Признанными главарями «непокорной» части класса были Гартингер и я. Мой разрыв с Гартингером и дружба с Фрейшлагом и Феком положили этому конец. «Тройка» не терпела ни малейшего сопротивления, она держала в руках весь класс. С некоторыми особенно безропотными приверженцами мы образовали шайку душ в двенадцать, но именовались по-прежнему «тройка». С Гартингером никто не дружил, ни один человек не осмеливался заговорить с ним в школе или вместе пойти домой. Фек и Фрейшлаг склонны были простить его, оставить в покое, но я изо всех сил натравливал их на Францля и советовал как следует взять его в работу. Так как я хорошо знал Гартингера, мне это и поручили.

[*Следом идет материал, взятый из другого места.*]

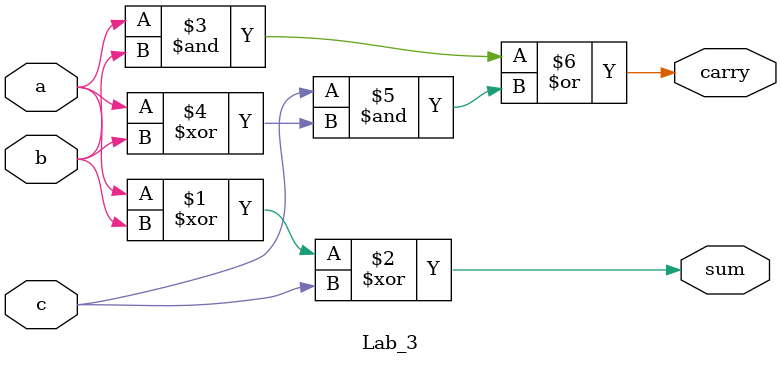
<source format=sv>
`timescale 1ns / 1ps


module Lab_3(
    input logic a,
    input logic b,
    input logic c,
    output logic sum,
    output logic carry
);
    assign sum = (a ^ b) ^ c;  
    assign carry = (a & b) | (c & (a ^ b));  
endmodule



</source>
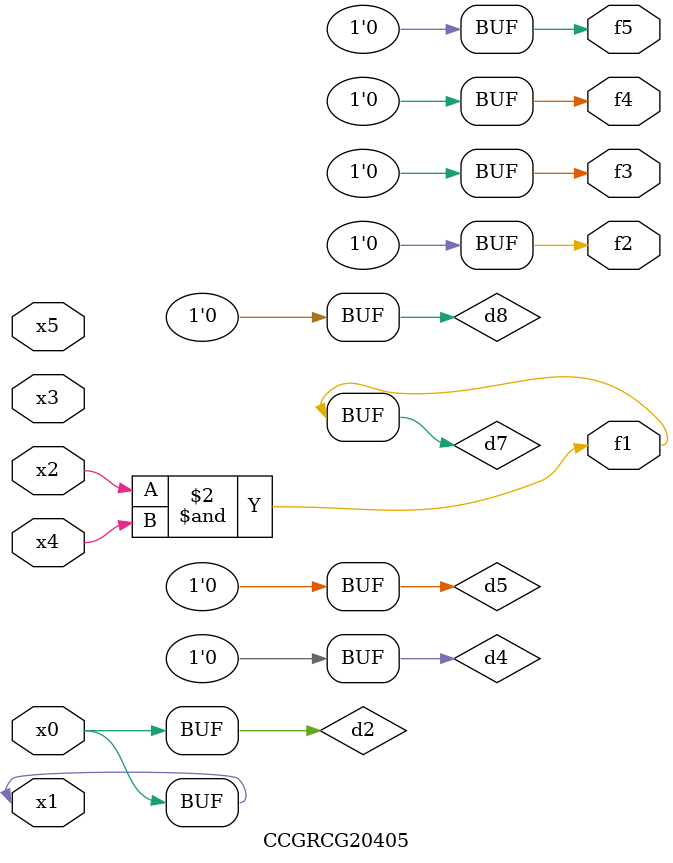
<source format=v>
module CCGRCG20405(
	input x0, x1, x2, x3, x4, x5,
	output f1, f2, f3, f4, f5
);

	wire d1, d2, d3, d4, d5, d6, d7, d8, d9;

	nand (d1, x1);
	buf (d2, x0, x1);
	nand (d3, x2, x4);
	and (d4, d1, d2);
	and (d5, d1, d2);
	nand (d6, d1, d3);
	not (d7, d3);
	xor (d8, d5);
	nor (d9, d5, d6);
	assign f1 = d7;
	assign f2 = d8;
	assign f3 = d8;
	assign f4 = d8;
	assign f5 = d8;
endmodule

</source>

Прежде всего я от имени «тройки» приказал Гартингеру каждый день, ровно в половине восьмого, ждать нас за Глиптотекой: он обязан был помогать нам готовить уроки. А когда нас вызывали, он должен был подсказывать; для этого мы изобрели целую систему. Гартингер отвечал за наши отметки. Чтобы он не отбился от рук, мы на уроке гимнастики, когда приходила его очередь делать упражнения на турнике, убирали циновку, и он каждый раз с размаху шлепался на пол. Однажды мы рассыпали на полу пистоны-хлопушки. Учитель потребовал, чтобы виновный добровольно сознался. Мы взглядами заставили Гартингера выступить вперед и взять вину на себя.